From the line with "COMPLEJO TU" to the line with "DESRROLLO DE", retype every line exactly, including those two, and leave out the rest of the data below.
#### Given data
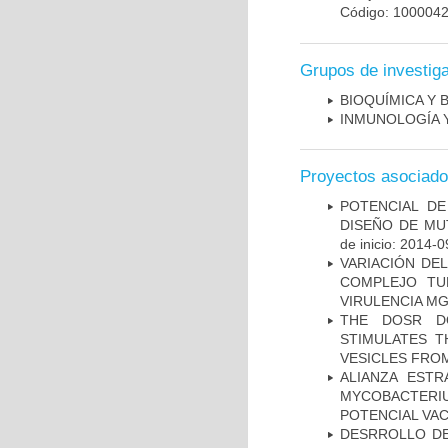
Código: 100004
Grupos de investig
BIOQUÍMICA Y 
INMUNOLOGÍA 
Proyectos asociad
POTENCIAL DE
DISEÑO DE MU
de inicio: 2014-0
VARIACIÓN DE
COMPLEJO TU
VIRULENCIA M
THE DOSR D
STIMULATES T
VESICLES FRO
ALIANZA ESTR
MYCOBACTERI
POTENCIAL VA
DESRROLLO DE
########
#### Given data
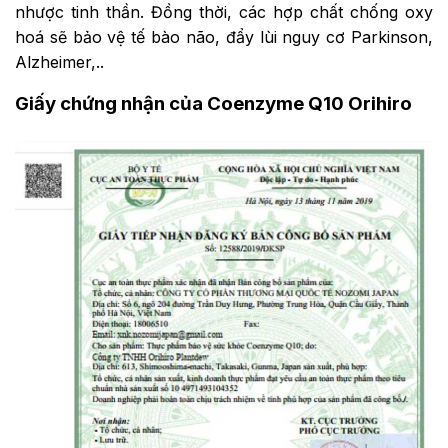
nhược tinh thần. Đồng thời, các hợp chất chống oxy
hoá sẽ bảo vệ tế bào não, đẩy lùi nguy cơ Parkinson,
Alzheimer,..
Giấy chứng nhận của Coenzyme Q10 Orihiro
########
* Response below
COMPLEJO TU
VIRULENCIA M
THE DOSR D
STIMULATES T
VESICLES FRO
ALIANZA ESTR
MYCOBACTERI
POTENCIAL VA
DESRROLLO DE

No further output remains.